──────── EXERCISE MATERIALS ────────

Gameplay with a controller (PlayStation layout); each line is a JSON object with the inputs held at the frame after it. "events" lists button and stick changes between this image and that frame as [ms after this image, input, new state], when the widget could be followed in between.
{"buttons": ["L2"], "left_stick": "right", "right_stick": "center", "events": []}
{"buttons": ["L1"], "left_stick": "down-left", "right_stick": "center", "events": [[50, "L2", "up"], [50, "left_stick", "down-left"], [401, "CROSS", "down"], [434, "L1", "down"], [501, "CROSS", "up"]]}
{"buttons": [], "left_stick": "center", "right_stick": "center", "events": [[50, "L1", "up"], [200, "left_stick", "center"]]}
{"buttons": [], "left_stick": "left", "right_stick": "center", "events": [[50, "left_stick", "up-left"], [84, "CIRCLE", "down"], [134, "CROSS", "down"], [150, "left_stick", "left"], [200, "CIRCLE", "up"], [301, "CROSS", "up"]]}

────────

_THE TASK_: Each of the records is to be written out again without alteration.

_RESULT BELOW_:
Gameplay with a controller (PlayStation layout); each line is a JSON object with the inputs held at the frame after it. "events" lists button and stick changes between this image and that frame as [ms after this image, input, new state], when the widget could be followed in between.
{"buttons": ["L2"], "left_stick": "right", "right_stick": "center", "events": []}
{"buttons": ["L1"], "left_stick": "down-left", "right_stick": "center", "events": [[50, "L2", "up"], [50, "left_stick", "down-left"], [401, "CROSS", "down"], [434, "L1", "down"], [501, "CROSS", "up"]]}
{"buttons": [], "left_stick": "center", "right_stick": "center", "events": [[50, "L1", "up"], [200, "left_stick", "center"]]}
{"buttons": [], "left_stick": "left", "right_stick": "center", "events": [[50, "left_stick", "up-left"], [84, "CIRCLE", "down"], [134, "CROSS", "down"], [150, "left_stick", "left"], [200, "CIRCLE", "up"], [301, "CROSS", "up"]]}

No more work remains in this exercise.